Die CDU-Fraktion hat bis zuletzt versucht – das halten viele heute für naiv –, die großen Volksparteien zum Wohle Berlins zu einen und diese Stadt in Frieden und Freiheit weiter aufzubauen.

[Unruhe]

Hätten beide Partner an einem Strang gezogen, so wie es in einem Vertrag festgelegt war, hätten wir auch die Schwierigkeiten gemeistert und Berlin gemeinsam in eine gute und lebenswerte Zukunft geführt. Die SPD hat von langer Hand den Bruch der Koalition vorbereitet. Sie hat den Konsens der Demokraten verlassen. Sie liefert die Stadt Kräften aus, die nach eigenem Bekunden radikale und marxistische Politik machen wollen. Die SPD Berlin verleugnet damit nicht nur ihre eigene Geschichte, sie riskiert, dass alle Aufbauerfolge der vergangenen elf Jahre, die wir mit den Berlinerinnen und Berlinern gemeinsam ermöglicht haben, wieder gefährdet werden. Wir lassen uns diese gemeinsam errungenen Erfolge jetzt nicht kaputtreden, nur weil es in das Wahlkampfkonzept von Herrn Müntefering passt.

[Beifall bei der CDU]

Die Berliner waren bereit, große Opfer zu bringen. Sie waren bereit, große Leistungen zu erbringen und tun dies unverändert. Wir lassen uns die Stadt von Ihnen und Ihrem Senat nicht schlechtreden!

[Beifall bei der CDU – Frau Merkel (SPD): Die Berliner waren weiter als Sie!]

Rot-grün hat für Berlin frischen Wind angekündigt. Das schaffen Sie aber nicht, indem Sie jetzt wie ein Ventilator rotieren, damit der alte Mief noch umgewälzt wird.

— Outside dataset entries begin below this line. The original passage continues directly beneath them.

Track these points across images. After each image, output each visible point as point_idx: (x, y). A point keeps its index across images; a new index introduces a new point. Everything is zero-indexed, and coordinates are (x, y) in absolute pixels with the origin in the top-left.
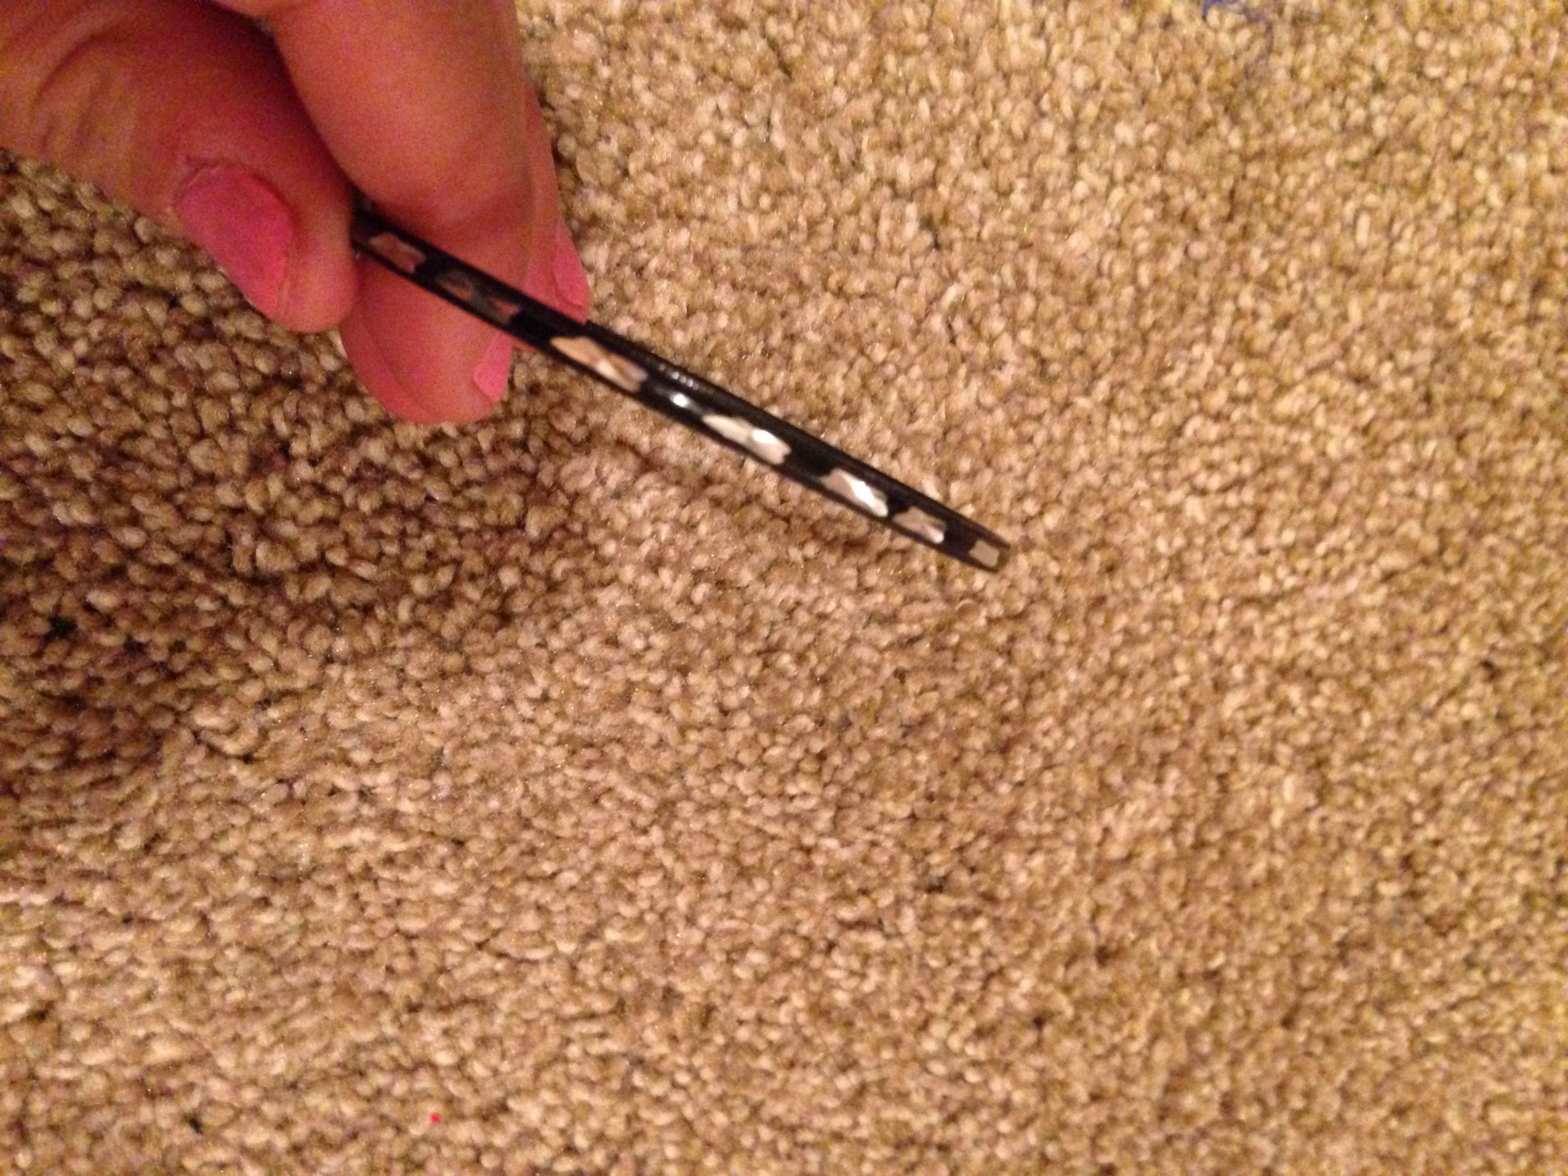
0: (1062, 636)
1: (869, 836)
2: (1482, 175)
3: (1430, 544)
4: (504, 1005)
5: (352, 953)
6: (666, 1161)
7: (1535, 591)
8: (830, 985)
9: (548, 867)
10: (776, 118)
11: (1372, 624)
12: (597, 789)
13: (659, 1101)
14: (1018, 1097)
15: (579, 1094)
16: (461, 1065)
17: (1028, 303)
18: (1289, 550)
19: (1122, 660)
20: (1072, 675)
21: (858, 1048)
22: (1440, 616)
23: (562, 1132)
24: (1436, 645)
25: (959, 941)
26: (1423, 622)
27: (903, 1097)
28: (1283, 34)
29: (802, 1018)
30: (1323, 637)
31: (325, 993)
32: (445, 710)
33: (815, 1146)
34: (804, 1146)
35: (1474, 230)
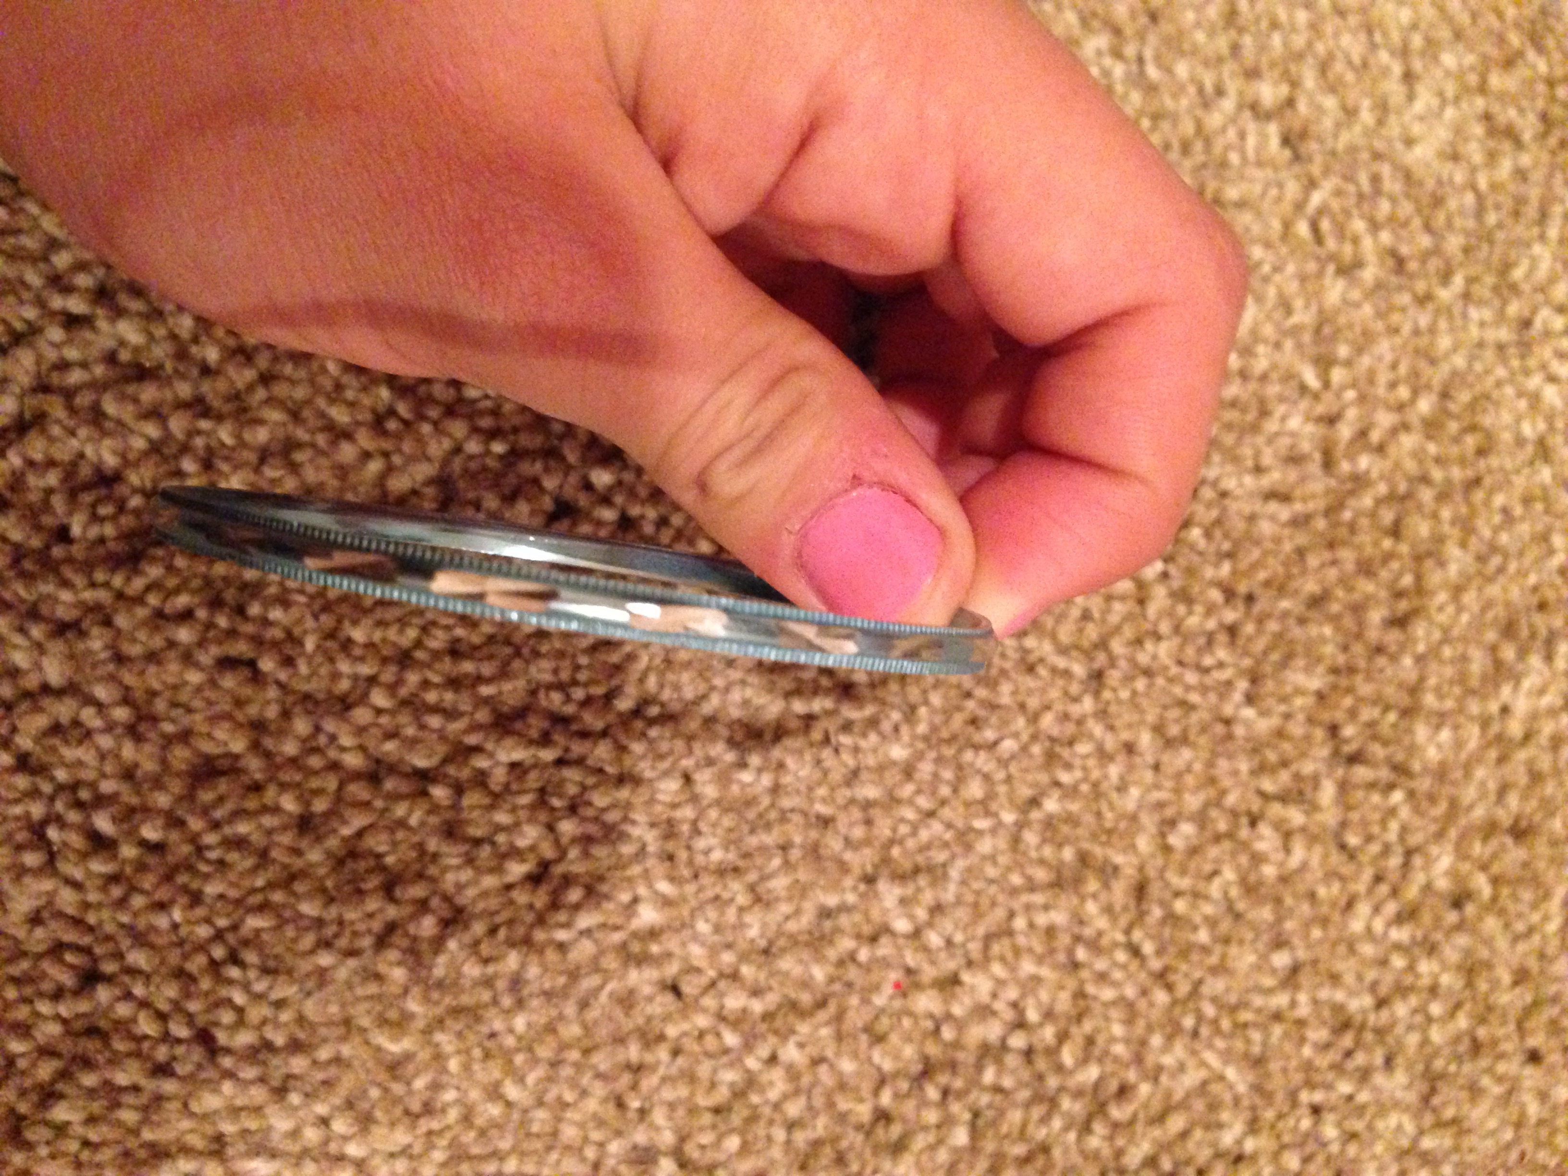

[Heiterkeit bei der SPD, der PDS und bei den Grünen]

Dazu müssen Sie schon einmal die Fenster öffnen. Das werden wir am 21. Oktober 2001 tun. Dann haben die Berliner das Wort. Ich bin sicher, dass dieser Senat von unserem frischen Wind weggefegt wird. Wir brauchen neue Kraft für Berlin!

[Anhaltender Beifall bei der CDU – Gelächter bei der SPD, der PDS und bei den Grünen]

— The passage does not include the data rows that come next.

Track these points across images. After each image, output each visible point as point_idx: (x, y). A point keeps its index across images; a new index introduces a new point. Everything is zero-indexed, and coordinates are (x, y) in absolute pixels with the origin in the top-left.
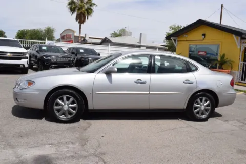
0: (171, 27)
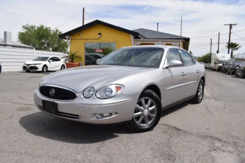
0: (24, 27)
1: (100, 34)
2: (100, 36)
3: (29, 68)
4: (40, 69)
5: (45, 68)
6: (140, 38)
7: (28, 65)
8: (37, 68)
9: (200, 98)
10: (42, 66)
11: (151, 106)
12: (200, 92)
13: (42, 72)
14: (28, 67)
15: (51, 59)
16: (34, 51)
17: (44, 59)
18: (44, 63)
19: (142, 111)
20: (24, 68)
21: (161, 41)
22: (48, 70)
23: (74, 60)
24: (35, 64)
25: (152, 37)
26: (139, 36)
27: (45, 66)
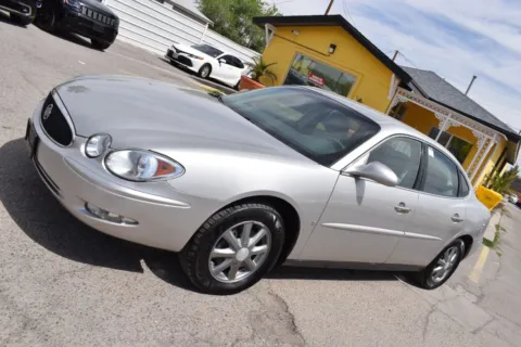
1: (333, 47)
2: (331, 50)
3: (176, 57)
4: (195, 69)
5: (207, 70)
6: (410, 90)
7: (178, 51)
8: (190, 64)
9: (439, 279)
10: (201, 63)
11: (259, 243)
12: (443, 265)
13: (198, 74)
14: (176, 55)
15: (225, 57)
16: (205, 29)
17: (213, 52)
18: (208, 59)
19: (236, 249)
20: (170, 53)
21: (452, 117)
22: (211, 76)
23: (261, 78)
24: (191, 55)
25: (441, 100)
26: (410, 85)
27: (208, 66)
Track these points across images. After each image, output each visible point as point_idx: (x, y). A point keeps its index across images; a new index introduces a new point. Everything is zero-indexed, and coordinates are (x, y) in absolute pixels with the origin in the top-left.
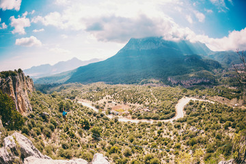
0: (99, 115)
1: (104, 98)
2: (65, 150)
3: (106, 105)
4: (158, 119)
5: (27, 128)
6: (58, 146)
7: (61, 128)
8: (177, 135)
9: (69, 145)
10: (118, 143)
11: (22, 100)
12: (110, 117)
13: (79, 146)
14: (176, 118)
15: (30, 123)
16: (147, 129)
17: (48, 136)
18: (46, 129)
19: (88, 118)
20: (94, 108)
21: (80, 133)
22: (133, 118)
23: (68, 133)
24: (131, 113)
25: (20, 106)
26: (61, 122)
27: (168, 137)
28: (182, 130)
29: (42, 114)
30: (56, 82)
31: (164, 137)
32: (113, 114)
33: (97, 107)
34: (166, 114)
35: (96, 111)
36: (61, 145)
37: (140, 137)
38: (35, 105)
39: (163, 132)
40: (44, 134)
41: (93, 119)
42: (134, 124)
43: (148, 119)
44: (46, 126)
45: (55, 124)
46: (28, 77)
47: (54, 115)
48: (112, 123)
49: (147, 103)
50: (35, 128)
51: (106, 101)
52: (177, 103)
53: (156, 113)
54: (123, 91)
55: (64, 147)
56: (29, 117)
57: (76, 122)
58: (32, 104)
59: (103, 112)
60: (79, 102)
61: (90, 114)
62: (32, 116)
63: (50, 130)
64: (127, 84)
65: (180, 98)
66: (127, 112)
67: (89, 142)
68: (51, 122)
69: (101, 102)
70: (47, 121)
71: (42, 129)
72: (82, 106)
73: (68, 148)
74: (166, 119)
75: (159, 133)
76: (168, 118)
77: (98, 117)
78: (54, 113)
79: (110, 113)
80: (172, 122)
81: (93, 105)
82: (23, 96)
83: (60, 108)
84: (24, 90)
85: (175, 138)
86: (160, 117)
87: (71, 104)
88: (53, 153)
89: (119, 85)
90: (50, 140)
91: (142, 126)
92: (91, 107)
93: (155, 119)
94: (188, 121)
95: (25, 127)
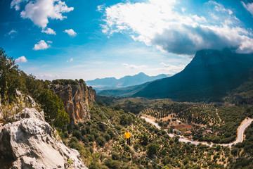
0: (161, 133)
1: (169, 116)
2: (113, 161)
3: (170, 123)
4: (217, 143)
5: (80, 133)
6: (108, 155)
7: (117, 140)
8: (231, 162)
9: (119, 157)
10: (171, 163)
11: (81, 107)
12: (171, 136)
13: (130, 159)
14: (235, 143)
15: (84, 129)
16: (205, 153)
17: (101, 144)
18: (100, 137)
19: (148, 134)
20: (156, 125)
21: (136, 148)
22: (195, 139)
23: (122, 146)
24: (193, 134)
25: (77, 112)
26: (120, 134)
27: (222, 163)
28: (238, 157)
29: (100, 123)
30: (121, 96)
31: (218, 163)
32: (175, 132)
33: (160, 124)
34: (227, 137)
35: (159, 128)
36: (111, 155)
37: (195, 161)
38: (94, 115)
39: (219, 157)
40: (97, 142)
41: (153, 136)
42: (194, 145)
43: (209, 141)
44: (102, 135)
45: (112, 135)
46: (91, 87)
47: (113, 126)
48: (171, 142)
49: (211, 124)
50: (89, 135)
51: (170, 118)
52: (239, 125)
53: (218, 135)
54: (189, 110)
55: (114, 157)
56: (85, 123)
57: (135, 136)
58: (91, 113)
59: (166, 130)
60: (142, 117)
61: (151, 130)
62: (89, 124)
63: (104, 140)
64: (194, 102)
65: (243, 119)
66: (189, 132)
67: (141, 158)
68: (108, 133)
69: (165, 119)
70: (104, 131)
71: (96, 137)
72: (145, 121)
73: (117, 159)
74: (225, 143)
75: (215, 158)
76: (228, 143)
77: (159, 135)
78: (114, 124)
79: (171, 132)
80: (230, 147)
81: (156, 122)
82: (83, 104)
83: (121, 121)
84: (85, 99)
85: (228, 165)
86: (221, 140)
87: (134, 118)
88: (99, 161)
89: (186, 103)
90: (101, 149)
91: (201, 148)
92: (154, 124)
93: (215, 142)
94: (246, 146)
95: (78, 131)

Für die SPD-Fraktion hat das Wort der Fraktionsvorsitzende Müller – bitte sehr!

[Friederici (CDU): Die Schlaftablette! – Glocke des Präsidenten]

Ich bitte Sie, sich in den Äußerungen zu mäßigen!

Meine Damen und Herren! Die CDU-Fraktion hat gerade gerufen, es würde jetzt langweilig oder etwas in der Art. Der SFB hat letzte Woche gesagt, Müller sei das Kontrastprogramm zu Frank Steffel. Seit dieser Rede bin ich stolz darauf!

[Heiterkeit – Beifall bei der SPD, der PDS und den Grünen]

Normalerweise, Herr Steffel, müsste man Ihre Rede als Karnevalsrede bezeichnen. Die Äußerungen reihen sich aber leider nahtlos daran an, was wir seit langem von dem früheren CDUFraktionsvorsitzenden Landowsky kennen. Sie haben von Ihren Vorgängern und Ihrem neuen Chefberater Helmut Kohl offensichtlich nicht nur die politische Gesinnung übernommen, sondern vor allen Dingen auch die zurückhaltende und sachliche Art der politischen Auseinandersetzung.

[Heiterkeit – Beifall bei der SPD, der PDS und den Grünen – Niedergesäß (CDU): Blödsinn!]

Herr Steffel, wenn man in das Handbuch des Abgeordnetenhauses sieht, steht dort, dass Sie deutlich jünger als Helmut Kohl sein sollen.

[Heiterkeit bei der SPD, der PDS und bei den Grünen]

Eines sind Sie mit Sicherheit: Sie sind geistige Altersgenossen. Das haben Sie gerade eben bewiesen.

[Heiterkeit – Beifall bei der SPD, der PDS und den Grünen]

Es gibt Konstellationen, die sind unschlagbar: Dr. Kohl und Dr. Steffel für Berlin. Das ist wirklich unschlagbar!

[Beifall bei der SPD, der PDS und den Grünen – Kittelmann (CDU): Sie vergessen, was dieser Mann für diese Stadt getan hat!]